Elsewhere in the boxy, 1970-style conference complex sits Martin Ngoga, the Rwandan representative to the court. Rwanda has always had several significant differences of opinion with ICTR - over the death penalty (which ICTR does not have), over jurisdiction, and other issues. He says Rwanda's main complaint is over the lack of protection and services ICTR provides for prosecution witnesses, who are often survivors of the 1994 genocide, and very poor.
But he said Rwanda is also worried that Del Ponte's ongoing "special" investigations will bring prosecutions against people close to the Rwandan government, for war crimes or crimes against humanity that they may possibly have committed in 1994.
These are complex issues. But the situation at the court also raises two much broader questions. In cases like Rwanda's, should the "international community" simply overrule the wishes of the relevant national government - especially when that government claims it represents the interests of survivors of a genocide? Second, should the work of building reconciliation and peace inside Rwanda have to wait until after ICTR completes its painstakingly slow work?
ICTR's prosecutors consciously model their approach after the prosecution of leading Nazis at Nuremberg. They've chosen to indict leaders from a number of different fields - the former Rwandan government, the military, big business, and media leaders - to show just how many sectors were involved in planning, inciting, and executing the genocide. The trials have been enormous, costly, and slow. In its eight years, ICTR has delivered judgments and prison sentences for 10 people, including former Prime Minister Jean Kambanda. The UN has spent more than $1 billion to achieve these modest results.
Now, as ICTR starts trying more of its remaining 40-some cases, its budget is slated to rise to $177 million annually, and staffing is expected to increase to more than 870.
The trials have also been criticized - primarily by defense attorneys - as delivering a form of "victor's justice" that disadvantages Rwanda's Hutus in favor of the Tutsis, who were the objects of the 1994 genocide and who now dominate Rwanda's government.
It may be true, as one judge told me, that the fact that both Hutus and Tutsis criticize ICTR means the court is doing, "just about the right thing." But for many Rwandans, the court remains at best irrelevant, and at worst a bottomless pit that sucks up international aid money that could be far better spent.
One Rwandan business executive who works in Arusha argued that the UN should divert some of the funds that now go to ICTR to social programs inside Rwanda. "Imagine what we could do in Rwanda with that kind of money," he said. "It would certainly have a lot more effect on people's lives, and on building long-term peace, than all the airy-fairy things the court is doing.
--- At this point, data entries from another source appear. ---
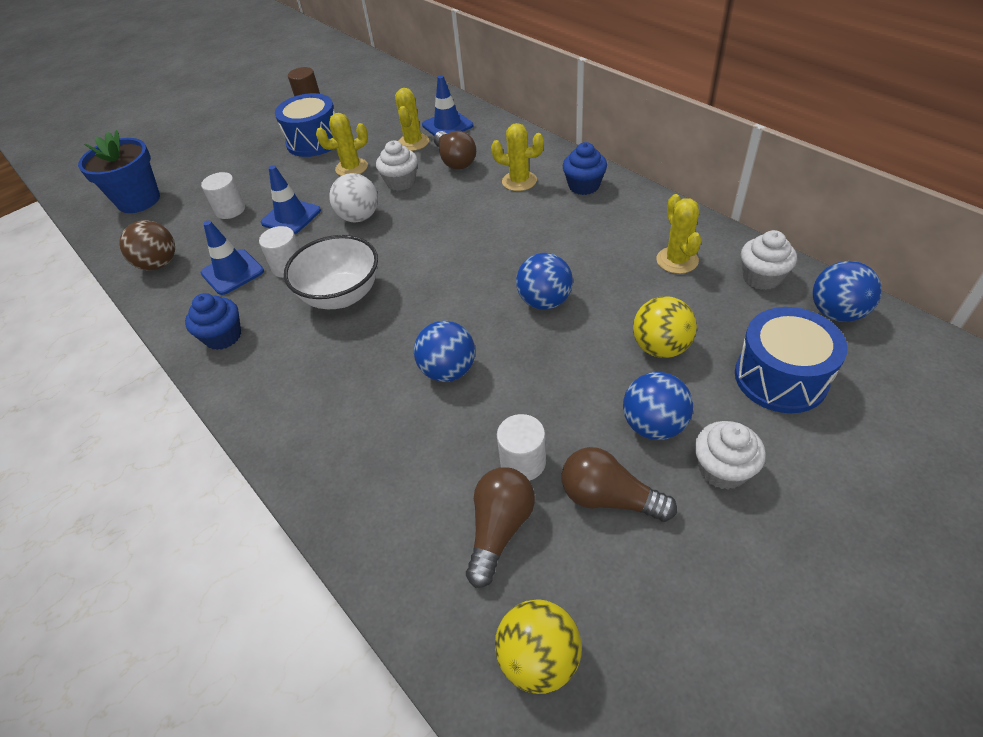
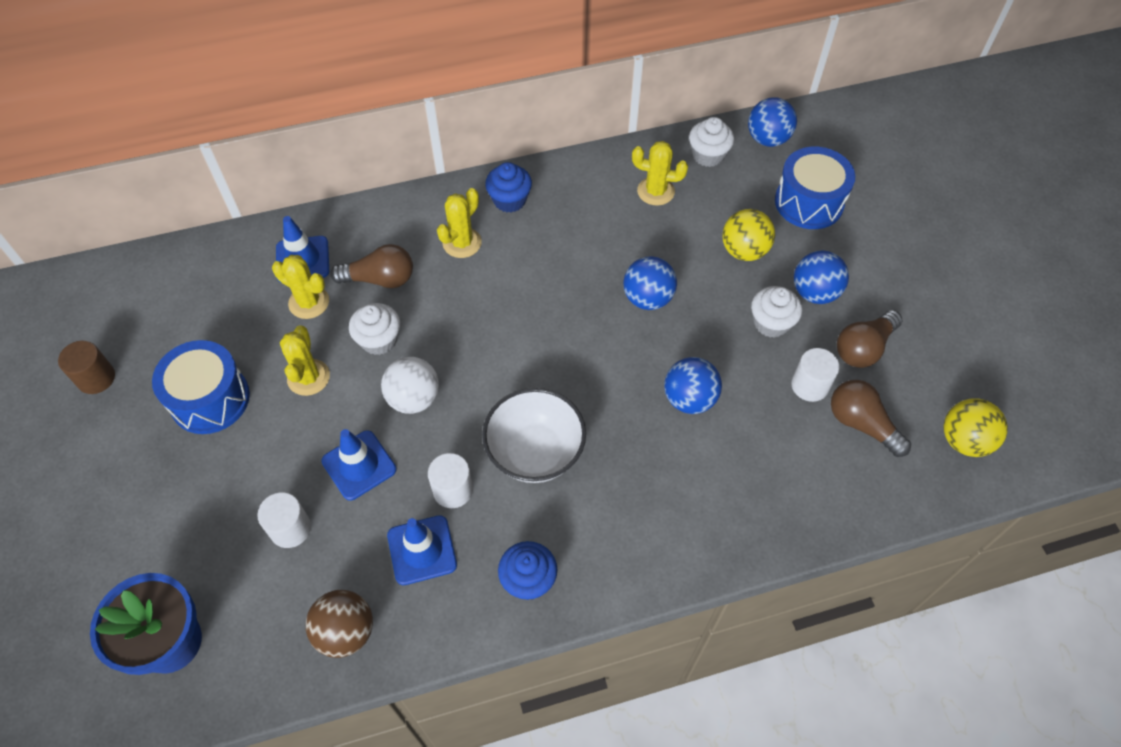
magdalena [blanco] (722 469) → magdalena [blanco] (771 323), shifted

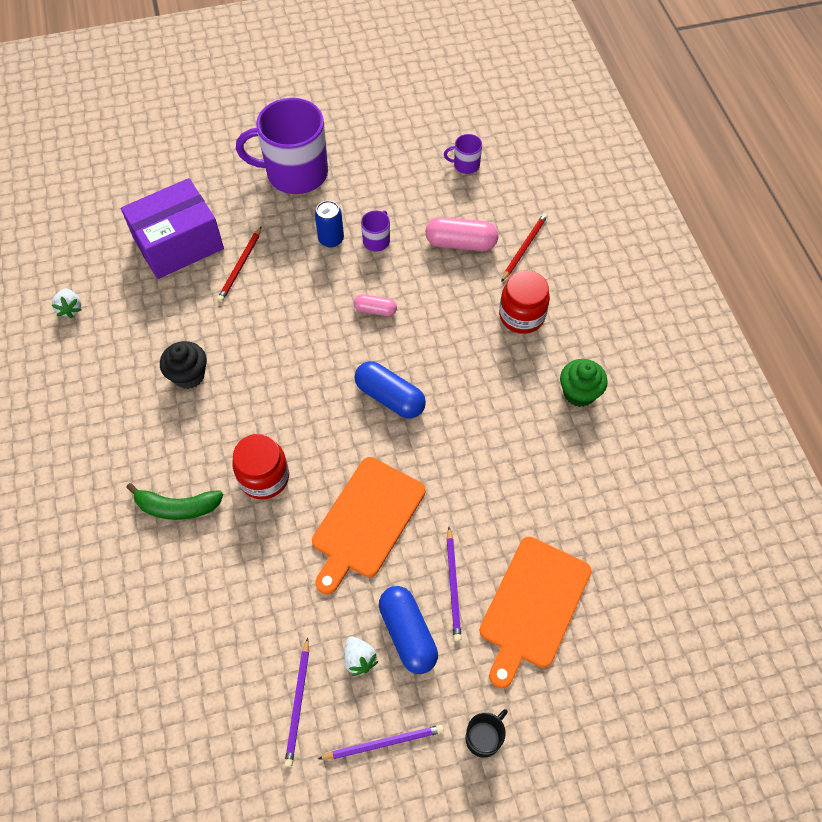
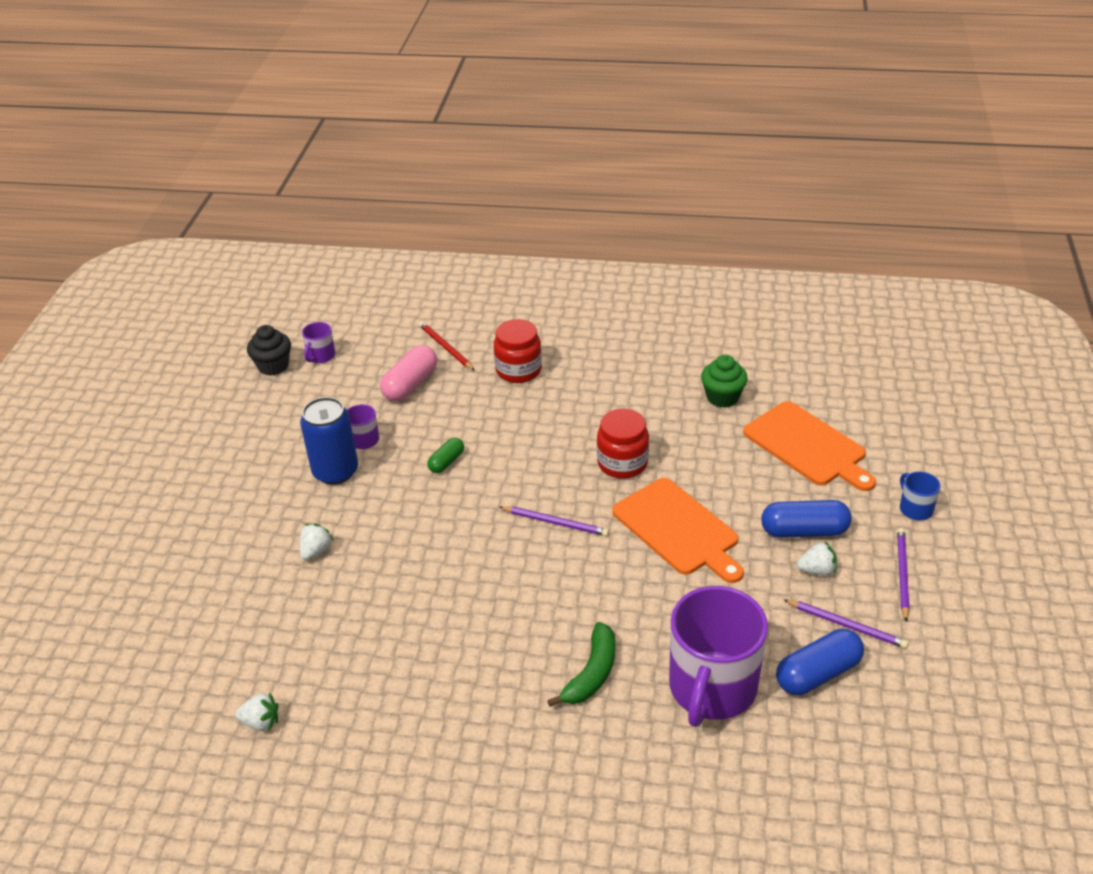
caja [morado] (178 243) → -
magdalena [negro] (188 375) → magdalena [negro] (273 366), shifted
lápiz [rojo] (240 266) → fresa [blanco] (316 551)
tarro [rojo] (264 477) → tarro [rojo] (622 463), shifted
taza [morado] (295 173) → taza [morado] (712 688), shifted
lata [azul] (331 239) → lata [azul] (335 471), x1.58
cápsula [rosa] (375 310) → cápsula [verde] (446 462)
cápsula [azul] (390 397) → cápsula [azul] (817 673), shifted
lápiz [morado] (453 585) → lápiz [morado] (555 523), shifted
taza [negro] (484 737) → taza [azul] (915 509)
magdalena [verde] (579 393) → magdalena [verde] (722 397), shifted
The court is making a lot of international lawyers and support staff very wealthy. But it's doing nothing for Rwandans."
People concerned with rebuilding societies that, like Iraq or Rwanda, have been subjected to atrocious violence should listen to these voices of experience.
A decade ago, I thought that the establishment of international courts like ICTR could contribute helpfully to the long-term healing of such societies. Now, having visited both the ICTR and Rwanda itself in the past year, I'm not nearly so sure of that.
Perhaps, after all, real political reconciliation should come first.
• Helena Cobban is traveling in Africa to research a book on violence and its legacies.